++++ Stored data ++++
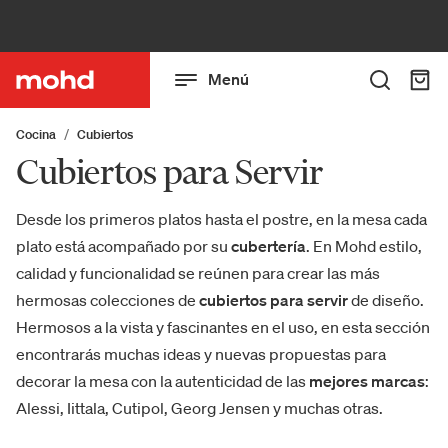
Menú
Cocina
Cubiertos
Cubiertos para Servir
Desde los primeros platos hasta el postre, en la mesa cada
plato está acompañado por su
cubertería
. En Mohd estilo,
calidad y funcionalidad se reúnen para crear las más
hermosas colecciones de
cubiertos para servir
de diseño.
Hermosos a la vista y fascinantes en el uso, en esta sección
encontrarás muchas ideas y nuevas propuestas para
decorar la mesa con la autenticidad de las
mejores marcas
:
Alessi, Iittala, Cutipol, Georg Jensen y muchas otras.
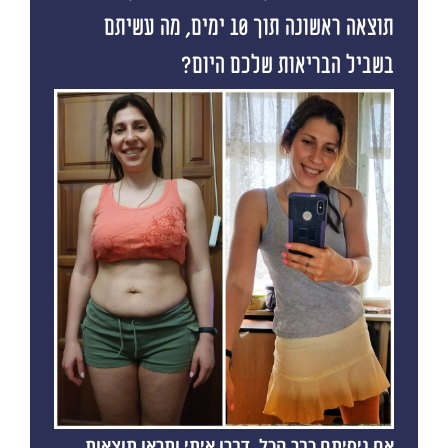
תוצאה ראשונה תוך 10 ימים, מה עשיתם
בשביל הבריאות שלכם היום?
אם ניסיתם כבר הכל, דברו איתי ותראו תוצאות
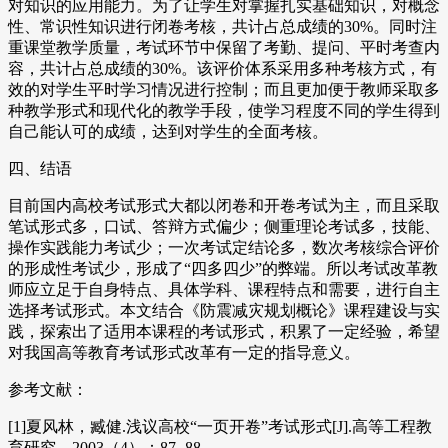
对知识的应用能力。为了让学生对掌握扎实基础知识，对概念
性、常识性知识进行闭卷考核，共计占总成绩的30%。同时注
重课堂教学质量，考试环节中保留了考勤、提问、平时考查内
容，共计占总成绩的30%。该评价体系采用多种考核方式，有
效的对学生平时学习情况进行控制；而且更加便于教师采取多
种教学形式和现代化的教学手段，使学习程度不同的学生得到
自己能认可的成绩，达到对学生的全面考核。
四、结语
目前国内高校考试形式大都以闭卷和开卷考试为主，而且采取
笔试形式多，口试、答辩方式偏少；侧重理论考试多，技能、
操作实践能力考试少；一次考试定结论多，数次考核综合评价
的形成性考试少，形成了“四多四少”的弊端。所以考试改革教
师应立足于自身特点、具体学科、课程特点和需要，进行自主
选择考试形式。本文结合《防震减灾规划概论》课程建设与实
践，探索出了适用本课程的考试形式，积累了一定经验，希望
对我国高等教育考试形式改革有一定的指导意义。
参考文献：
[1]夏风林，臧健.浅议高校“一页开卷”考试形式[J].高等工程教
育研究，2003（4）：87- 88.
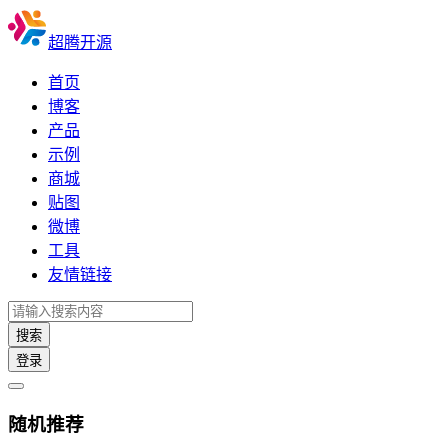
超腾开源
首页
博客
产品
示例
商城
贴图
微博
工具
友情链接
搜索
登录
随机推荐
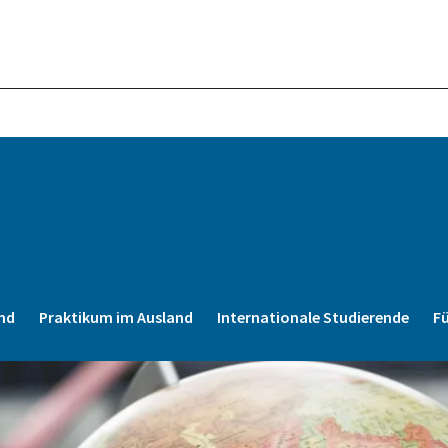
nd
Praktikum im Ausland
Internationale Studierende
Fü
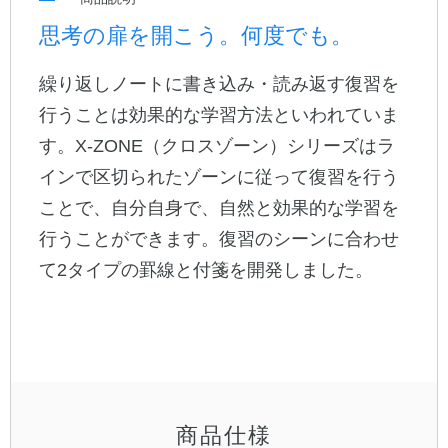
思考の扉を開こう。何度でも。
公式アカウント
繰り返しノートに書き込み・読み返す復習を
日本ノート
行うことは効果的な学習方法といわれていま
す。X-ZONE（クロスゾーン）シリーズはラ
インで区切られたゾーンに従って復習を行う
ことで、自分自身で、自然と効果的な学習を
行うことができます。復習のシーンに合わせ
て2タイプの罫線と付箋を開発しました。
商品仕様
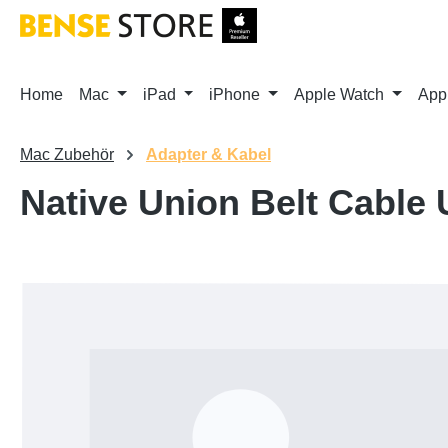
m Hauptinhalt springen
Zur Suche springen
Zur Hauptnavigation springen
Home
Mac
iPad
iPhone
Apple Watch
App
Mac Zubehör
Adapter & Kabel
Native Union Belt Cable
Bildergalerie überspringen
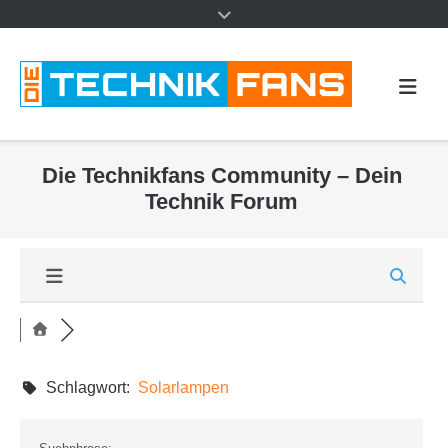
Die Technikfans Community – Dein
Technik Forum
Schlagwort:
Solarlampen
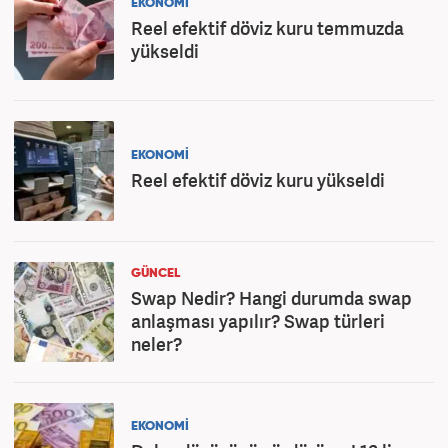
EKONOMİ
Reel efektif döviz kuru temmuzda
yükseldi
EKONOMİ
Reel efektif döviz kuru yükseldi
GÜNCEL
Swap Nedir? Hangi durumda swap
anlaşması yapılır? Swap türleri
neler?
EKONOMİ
++++
Where in the entries above does the word "Swap" appear? Copy each line that has it.

### Answer for this exercise
Swap Nedir? Hangi durumda swap
anlaşması yapılır? Swap türleri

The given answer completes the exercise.